Don't expect too much here. At 30mm aperture you'll see Saturn's rings and Jupiter's equatorial belts, but fine planetary detail needs more aperture. The S30 is primarily a deep-sky and nebula tool — planets are a bonus, not a selling point.
These are the two questions that settle it:
Do you prioritise portability or raw performance? The S30 is meaningfully lighter and smaller, and it costs £120 less. If you'll actually carry it places because it fits in a bag, that's worth something. The S50 is a better telescope technically — more aperture, more light, a solar filter in the box — but if it ends up staying indoors because you can't be bothered with the extra bulk, the S30 wins by default.
Do you want the dual-lens finder system? The S30's wide-angle second camera is genuinely useful for pointing the telescope at the right part of the sky, especially when starting out. The S50 doesn't have this — it has a wider, more capable single lens. Which matters more depends on how much you struggle to locate targets initially.
| Seestar S30 | Seestar S50 | |
|---|---|---|
| Price | £419 | £539 |
| Aperture | 30mm | 50mm |
| Weight (with tripod) | 1.65kg ✓ | 2.5kg |
| Dual lens system | Yes ✓ | No |
| Light pollution filter | Yes | Yes (dual-band H-α + OIII) |
| Solar filter included | Yes ✓ (magnetic) | Yes ✓ |
| Battery life | ~6 hours | ~6 hours |
| Best for | Portability, beginners | Faint nebulae, city skies |
Rated 4.7/5 from 162 verified reviews on the ZWO store. The S30 launched in late 2024 and built a strong review record quickly. Common threads across the buyer feedback:
"From unboxing to final image in hours." Multiple buyers comment on how quickly they were up and running — imaging M42 within the first evening, having been sceptical about what a 30mm aperture could do. First-session results consistently exceed expectations.
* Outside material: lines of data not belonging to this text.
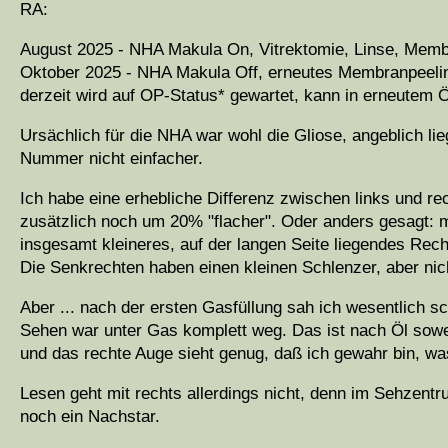
RA:
August 2025 - NHA Makula On, Vitrektomie, Linse, Memb
Oktober 2025 - NHA Makula Off, erneutes Membranpeelin
derzeit wird auf OP-Status* gewartet, kann in erneutem 
Ursächlich für die NHA war wohl die Gliose, angeblich li
Nummer nicht einfacher.
Ich habe eine erhebliche Differenz zwischen links und rec
zusätzlich noch um 20% "flacher". Oder anders gesagt: m
insgesamt kleineres, auf der langen Seite liegendes Rech
Die Senkrechten haben einen kleinen Schlenzer, aber nich
Aber ... nach der ersten Gasfüllung sah ich wesentlich sc
Sehen war unter Gas komplett weg. Das ist nach Öl sowe
und das rechte Auge sieht genug, daß ich gewahr bin, wa
Lesen geht mit rechts allerdings nicht, denn im Sehzentr
noch ein Nachstar.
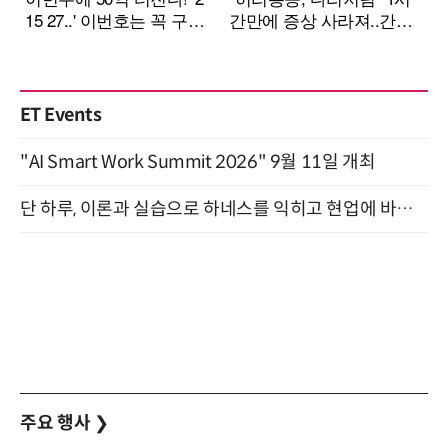
ET Events
"AI Smart Work Summit 2026" 9월 11일 개최
단 하루, 이론과 실습으로 하네스를 익히고 현업에 바로 쓰는 핸즈온 워크숍 (8/20)
주요 행사
❯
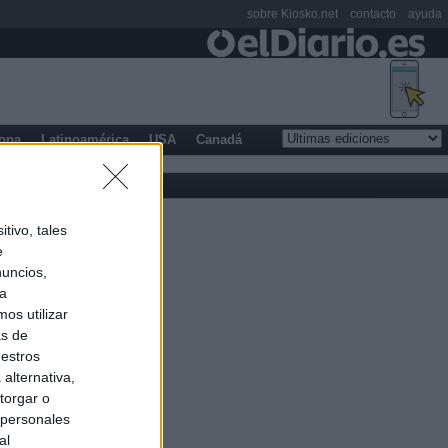
sobre Kiosko.net
contacto
ayuda
opa
Latinoamérica
USA
Canadá
tivo, tales
e
nuncios,
ra
os utilizar
as de
uestros
alternativa,
torgar o
 personales
al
The simplicity is the point. One buyer who'd stepped away from astrophotography after years of frustration with traditional gear described it as "no more sitting in a freezing garden making sure no wires get tangled." The S30 does away with that entirely. You set it up, go inside, and watch it work from your phone.
It handles cold UK conditions well. One buyer tested it at -24°C. The built-in dew heater and the heat generated by the sensor kept the lens clear without any issues. That's useful context for UK winters, where damp nights are far more likely than genuinely cold ones.
Once you have it, you want the Pro too. Several existing S50 owners bought the S30 as a second instrument specifically for its portability. A few comment that having tested the S30, they now also want the S30 Pro. This says something about how well it works — people don't start planning upgrades from things they're disappointed in.